Meu coco é uma forma popular e antiga de dizer “a minha cabeça” no Brasil, terra que tem aberto novas janelas para a língua portuguesa. Sem fechar as antigas, ao contrário do que se tem feito por aqui. Bardo da língua e da música, Caetano Veloso regressa no limiar dos seus 80 anos com o desconforto próprio de quem nunca se resignou às verdades circundantes. Como aconteceu entre 1967 e 1968, quando o Tropicalismo abanou as delicadas melodias desses dias e as apertadas regras do regime militar reinante. Hoje Caetano está no lado de fora, abanando o patético governo de Jair Bolsonaro. De onde caem cocos, que acertam na fragmentada sociedade brasileira. Olhar crítico, combina isso com uma sensibilidade única, como fica evidente neste novo disco, “Meu Coco” (CD Sony 2021).

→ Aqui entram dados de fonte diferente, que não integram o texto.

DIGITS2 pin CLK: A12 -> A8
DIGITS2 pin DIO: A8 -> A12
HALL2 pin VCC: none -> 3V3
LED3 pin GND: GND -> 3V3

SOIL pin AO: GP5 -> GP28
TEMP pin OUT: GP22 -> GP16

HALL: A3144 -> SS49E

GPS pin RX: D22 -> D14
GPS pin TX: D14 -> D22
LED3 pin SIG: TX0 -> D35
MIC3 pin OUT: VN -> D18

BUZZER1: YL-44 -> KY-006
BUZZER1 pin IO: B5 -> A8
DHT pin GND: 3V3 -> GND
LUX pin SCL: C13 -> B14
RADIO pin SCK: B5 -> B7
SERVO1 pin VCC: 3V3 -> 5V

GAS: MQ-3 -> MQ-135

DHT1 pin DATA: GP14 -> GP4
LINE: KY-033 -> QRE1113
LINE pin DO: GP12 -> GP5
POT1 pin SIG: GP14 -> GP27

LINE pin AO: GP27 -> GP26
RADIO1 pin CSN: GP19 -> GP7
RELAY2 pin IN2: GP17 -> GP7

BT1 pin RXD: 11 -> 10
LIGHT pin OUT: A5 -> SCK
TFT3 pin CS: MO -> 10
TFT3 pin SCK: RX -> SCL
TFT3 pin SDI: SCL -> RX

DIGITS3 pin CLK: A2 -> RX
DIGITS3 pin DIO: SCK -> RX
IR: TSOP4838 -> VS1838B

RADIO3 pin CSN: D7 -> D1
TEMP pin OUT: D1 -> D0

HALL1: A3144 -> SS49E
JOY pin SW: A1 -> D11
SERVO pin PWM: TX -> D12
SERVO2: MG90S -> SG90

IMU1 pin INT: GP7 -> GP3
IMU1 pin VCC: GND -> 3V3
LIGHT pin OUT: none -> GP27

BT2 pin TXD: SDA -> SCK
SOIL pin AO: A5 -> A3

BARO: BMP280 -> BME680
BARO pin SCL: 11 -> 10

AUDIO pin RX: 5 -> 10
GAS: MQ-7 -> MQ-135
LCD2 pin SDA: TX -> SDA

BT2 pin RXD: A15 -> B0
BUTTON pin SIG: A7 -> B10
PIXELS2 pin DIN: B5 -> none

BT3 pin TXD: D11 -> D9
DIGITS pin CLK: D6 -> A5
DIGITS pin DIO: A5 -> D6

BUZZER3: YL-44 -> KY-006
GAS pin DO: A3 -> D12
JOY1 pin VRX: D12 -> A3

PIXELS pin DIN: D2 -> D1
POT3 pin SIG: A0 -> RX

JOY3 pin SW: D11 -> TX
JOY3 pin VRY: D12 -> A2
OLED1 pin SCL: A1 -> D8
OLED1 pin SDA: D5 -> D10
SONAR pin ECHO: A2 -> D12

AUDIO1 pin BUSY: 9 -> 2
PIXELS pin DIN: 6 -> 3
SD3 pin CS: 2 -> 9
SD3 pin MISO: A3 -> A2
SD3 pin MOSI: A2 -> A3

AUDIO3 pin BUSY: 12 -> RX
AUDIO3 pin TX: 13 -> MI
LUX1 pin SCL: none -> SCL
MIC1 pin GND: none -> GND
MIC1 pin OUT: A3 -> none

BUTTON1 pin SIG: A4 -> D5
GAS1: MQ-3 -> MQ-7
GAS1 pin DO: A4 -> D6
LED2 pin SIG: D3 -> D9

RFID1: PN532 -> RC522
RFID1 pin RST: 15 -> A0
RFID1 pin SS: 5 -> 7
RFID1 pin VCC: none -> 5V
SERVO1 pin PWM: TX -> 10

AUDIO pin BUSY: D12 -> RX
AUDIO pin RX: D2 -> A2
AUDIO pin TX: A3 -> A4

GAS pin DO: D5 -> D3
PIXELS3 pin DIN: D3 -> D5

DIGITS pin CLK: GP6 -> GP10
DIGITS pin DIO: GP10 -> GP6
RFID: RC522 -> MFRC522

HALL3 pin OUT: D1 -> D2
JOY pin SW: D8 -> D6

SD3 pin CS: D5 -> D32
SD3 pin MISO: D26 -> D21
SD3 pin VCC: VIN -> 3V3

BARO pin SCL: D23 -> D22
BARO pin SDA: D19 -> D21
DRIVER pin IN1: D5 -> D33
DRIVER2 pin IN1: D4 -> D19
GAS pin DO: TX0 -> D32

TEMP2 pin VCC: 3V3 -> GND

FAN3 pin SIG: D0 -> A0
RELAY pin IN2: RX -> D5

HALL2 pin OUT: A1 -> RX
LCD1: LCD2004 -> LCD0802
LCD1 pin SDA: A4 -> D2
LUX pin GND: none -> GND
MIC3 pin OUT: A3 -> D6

Há aqui alvos bem definidos, a começar pela nova ordem mundial arquitetada em Silicon Valley, o quartel-general das empresas de tecnologia globais que usam os algoritmos como guarda pretoriana de um novo domínio nas fronteiras estreitas das redes sociais.
Tudo está num tema fulcral deste disco, “Anjos Tronchos”, onde as palavras se impõem ao som sombrio dos sintetizadores e à leveza do baixo e guitarra. É a ironia do destino. Caetano usa a tecnologia para combater a sua radicalidade totalitária: “Que é que pode ser salvação? / Que nuvem, se nem espaço há? / Nem tempo, nem sim nem não. Sim: nem não”. Está aqui tudo. Mas este “Meu Coco” é muito mais do que isso. Há o funk muito político de “Não vou Deixar”. E há a homenagem aos grandes músicos brasileiros, de Pixinguinha a Milton Nascimento, convocados como se fossem orixás em “Gilgal”. Isto porque, por detrás das leituras sombrias da realidade, Caetano não perde o otimismo, mesmo se “o português é o negro dentre as eurolínguas”. Porque a felicidade ainda é possível, mesmo se o Brasil deslizou do “país do sonho” em que se acreditou poder ser por um momento. “Meu Coco” é uma lição de criatividade de um grande autor. Uma carta de amor no meio do nevoeiro.